***** Exercise input

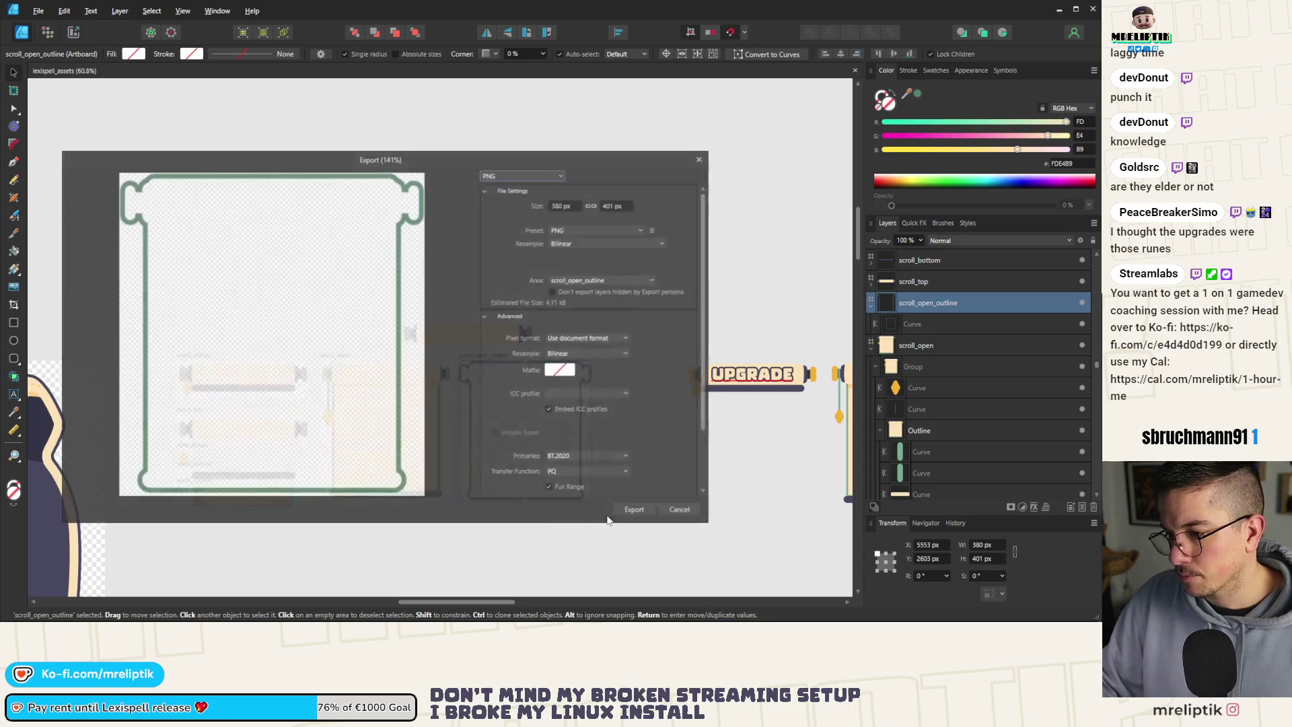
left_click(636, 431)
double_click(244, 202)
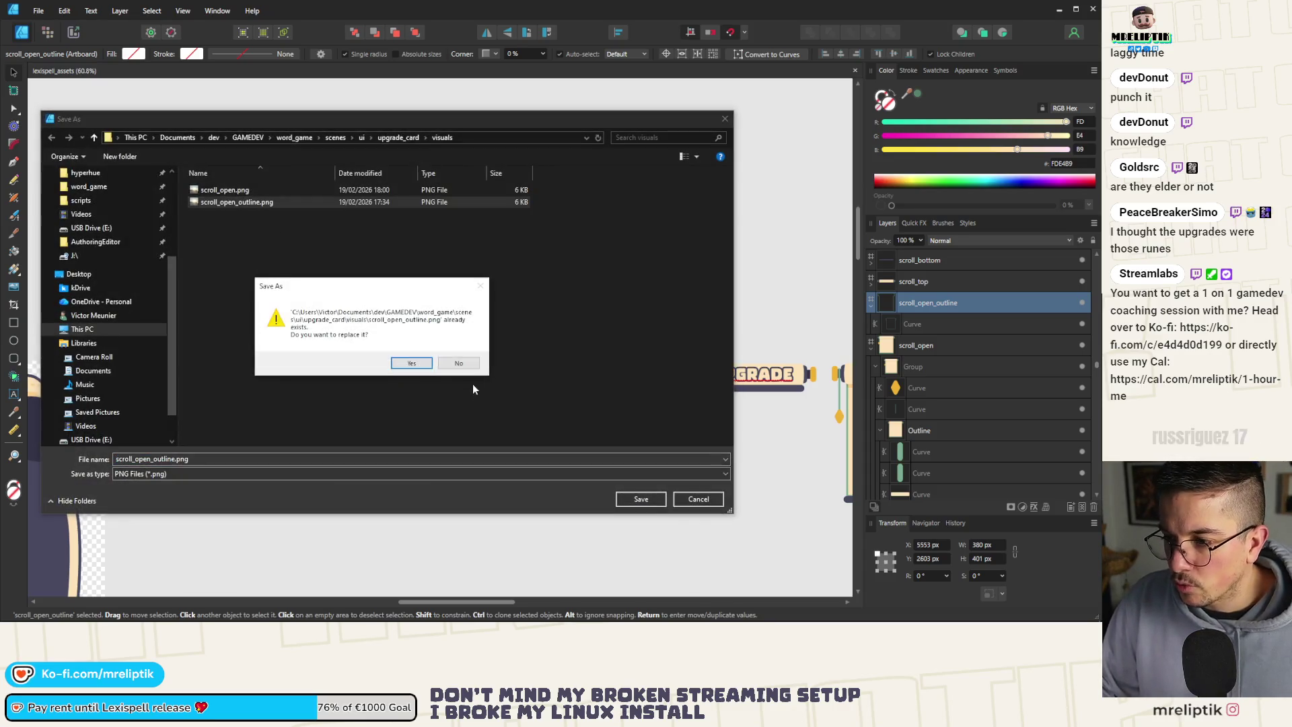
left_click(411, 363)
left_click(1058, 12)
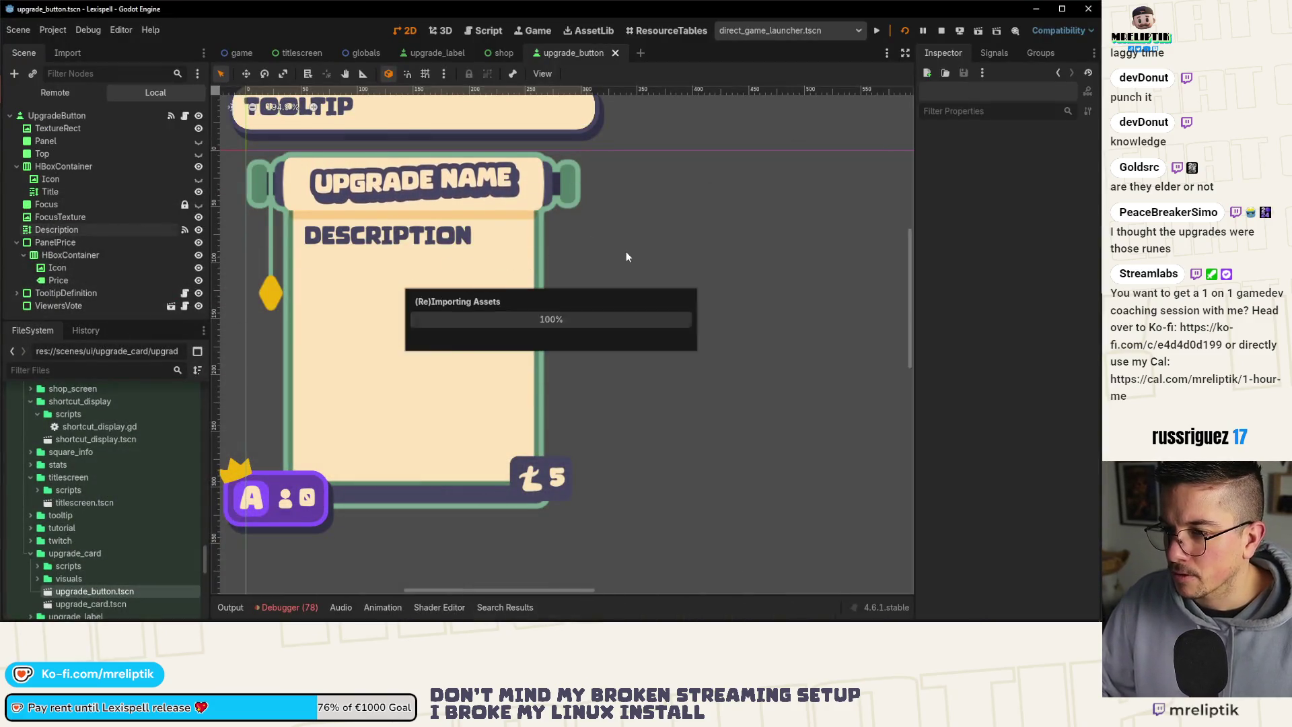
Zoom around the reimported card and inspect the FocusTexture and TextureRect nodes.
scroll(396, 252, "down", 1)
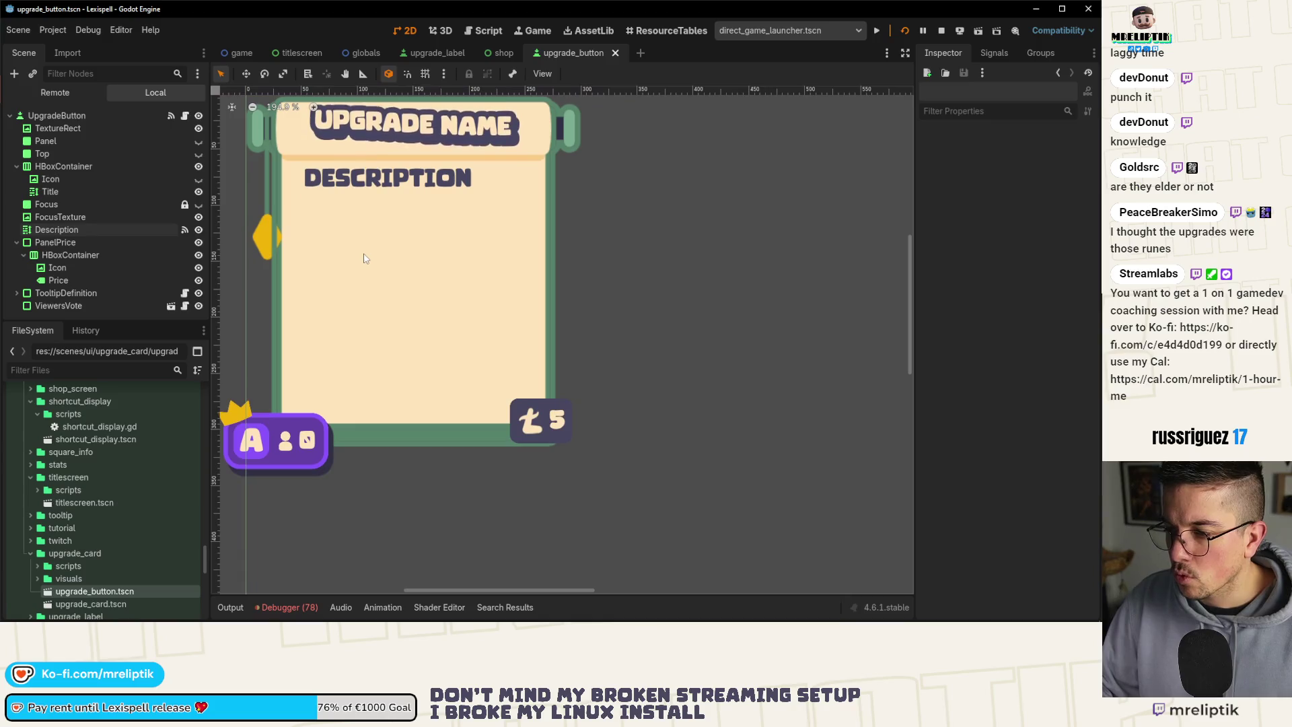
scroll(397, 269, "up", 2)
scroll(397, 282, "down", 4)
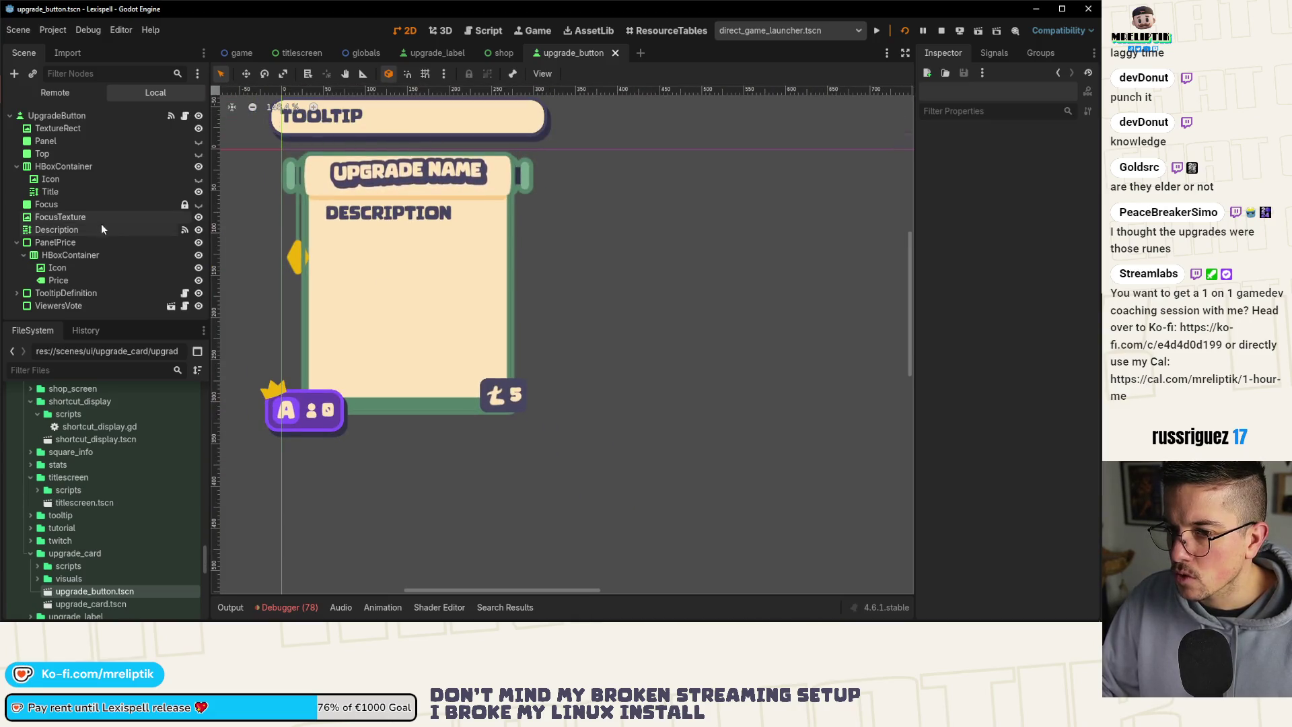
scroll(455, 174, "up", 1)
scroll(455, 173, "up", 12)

**********

▶ **The task**
After reading through the material, report every line that holds "down".

▶ **Task solution**
scroll(396, 252, "down", 1)
scroll(397, 282, "down", 4)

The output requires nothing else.